As Danticat was finishing up getting stories together for this anthology, her native land was hit by the horrendous earthquake of Jan. 12, 2010. Suddenly, she got back to work, soliciting three more stories that deal with the quake's aftermath, including the previously mentioned "The Harem." In the book's introduction, Danticat writes, "Each story is now, on top of everything else, a kind of preservation corner, a snapshot of places that in some cases have become irreparably altered."

Taken as a whole, Haiti Noir becomes more than a collection of stories by 18 different writers. It's also a composite picture, nuanced and multifaceted, of an island and a culture of which most Americans have very little knowledge, much less understanding. For that alone, this is a valuable addition to the entire noir genre. Add to that the quality of writing, and the fascination of the stories, and you get an eye-opening view of a creative people in what many would consider a God-forsaken land.

The Harvard Psychedelic Club by Don Lattin (Harper One, 256 pages, $14,99).

In the early 1960s, four men began experimenting with, and studying, LSD, at that time a legal drug. It's hard to overstate those four men's unwitting influence on American and, for that matter, western culture. The men were: Timothy Leary, the clownish PR master whose "Turn on, tune in, drop out" phrase became a hippie manifesto; Richard Alpert, who later became Ram Dass, the popularizer of meditation and Eastern philosophies; Andrew Weil, who these days is an alternative medicine and nutrition guru of the first order; and Huston Smith, whose subsequent books on religious history are standard texts in colleges worldwide.
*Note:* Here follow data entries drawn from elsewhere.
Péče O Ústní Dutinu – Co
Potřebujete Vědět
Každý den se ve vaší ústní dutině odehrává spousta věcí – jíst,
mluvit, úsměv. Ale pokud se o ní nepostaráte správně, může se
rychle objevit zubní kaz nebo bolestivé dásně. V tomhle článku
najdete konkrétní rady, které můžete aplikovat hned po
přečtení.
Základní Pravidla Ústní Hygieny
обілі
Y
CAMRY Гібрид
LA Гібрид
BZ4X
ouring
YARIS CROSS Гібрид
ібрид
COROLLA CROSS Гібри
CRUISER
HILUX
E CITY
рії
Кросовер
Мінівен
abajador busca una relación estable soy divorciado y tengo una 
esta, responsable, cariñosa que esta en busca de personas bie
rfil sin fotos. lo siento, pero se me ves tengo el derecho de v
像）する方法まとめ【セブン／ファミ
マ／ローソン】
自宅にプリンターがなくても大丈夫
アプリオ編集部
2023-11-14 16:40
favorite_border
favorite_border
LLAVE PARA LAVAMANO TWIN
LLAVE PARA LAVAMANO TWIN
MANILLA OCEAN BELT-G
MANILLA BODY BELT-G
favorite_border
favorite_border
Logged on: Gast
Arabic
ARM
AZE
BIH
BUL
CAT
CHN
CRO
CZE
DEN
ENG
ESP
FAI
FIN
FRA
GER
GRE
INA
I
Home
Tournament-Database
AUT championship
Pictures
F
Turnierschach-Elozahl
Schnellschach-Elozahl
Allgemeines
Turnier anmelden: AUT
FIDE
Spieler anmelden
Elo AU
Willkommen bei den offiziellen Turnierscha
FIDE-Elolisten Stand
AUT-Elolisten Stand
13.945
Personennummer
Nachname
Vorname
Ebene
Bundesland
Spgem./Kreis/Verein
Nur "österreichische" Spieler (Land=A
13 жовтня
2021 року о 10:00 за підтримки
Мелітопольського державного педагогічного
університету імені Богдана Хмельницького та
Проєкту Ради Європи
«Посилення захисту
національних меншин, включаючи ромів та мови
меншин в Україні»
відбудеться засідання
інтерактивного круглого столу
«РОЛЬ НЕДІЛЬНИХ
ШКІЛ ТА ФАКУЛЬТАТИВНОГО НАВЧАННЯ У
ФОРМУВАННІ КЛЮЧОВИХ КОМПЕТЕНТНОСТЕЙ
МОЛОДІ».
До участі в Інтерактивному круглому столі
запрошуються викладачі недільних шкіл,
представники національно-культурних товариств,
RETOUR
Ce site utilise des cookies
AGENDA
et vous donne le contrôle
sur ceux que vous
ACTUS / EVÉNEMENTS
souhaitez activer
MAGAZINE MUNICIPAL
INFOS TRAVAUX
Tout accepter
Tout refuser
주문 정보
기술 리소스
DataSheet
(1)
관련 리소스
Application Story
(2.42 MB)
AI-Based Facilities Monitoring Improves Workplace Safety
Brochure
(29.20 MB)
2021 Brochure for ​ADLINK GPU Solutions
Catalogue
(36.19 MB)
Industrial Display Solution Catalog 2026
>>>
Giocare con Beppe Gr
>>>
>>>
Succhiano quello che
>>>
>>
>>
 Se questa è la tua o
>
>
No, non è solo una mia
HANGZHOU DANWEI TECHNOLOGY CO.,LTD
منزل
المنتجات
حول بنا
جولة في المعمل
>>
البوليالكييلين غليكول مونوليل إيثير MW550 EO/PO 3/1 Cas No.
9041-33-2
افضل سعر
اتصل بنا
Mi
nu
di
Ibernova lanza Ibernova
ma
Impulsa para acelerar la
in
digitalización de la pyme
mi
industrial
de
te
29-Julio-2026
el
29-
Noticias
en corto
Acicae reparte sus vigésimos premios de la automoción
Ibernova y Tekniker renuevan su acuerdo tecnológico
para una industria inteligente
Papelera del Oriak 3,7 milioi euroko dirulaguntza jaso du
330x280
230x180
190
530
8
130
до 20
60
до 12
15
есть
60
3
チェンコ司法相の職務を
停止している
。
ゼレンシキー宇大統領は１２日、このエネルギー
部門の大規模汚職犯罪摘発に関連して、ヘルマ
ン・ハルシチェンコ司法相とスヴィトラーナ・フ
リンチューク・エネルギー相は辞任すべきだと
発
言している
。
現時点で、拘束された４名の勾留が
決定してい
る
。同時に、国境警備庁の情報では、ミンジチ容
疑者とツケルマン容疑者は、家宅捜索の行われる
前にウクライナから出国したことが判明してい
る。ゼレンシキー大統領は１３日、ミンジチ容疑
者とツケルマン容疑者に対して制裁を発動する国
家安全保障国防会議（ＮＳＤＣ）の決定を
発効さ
What makes The Harvard Psychedelic Club a fascinating book of social history is the fact that the events all took place at a time when America was yearning for a depth denied it by consumer culture. Leary & Co. became villains to the mainstream press and conservative opinion makers, leading the men involved into lives "lived in the middle of a cosmic shit storm," filled with angst and gut-busting comedy. In short, this is a remarkable, well-written, lively portrait of an important period in our national journey.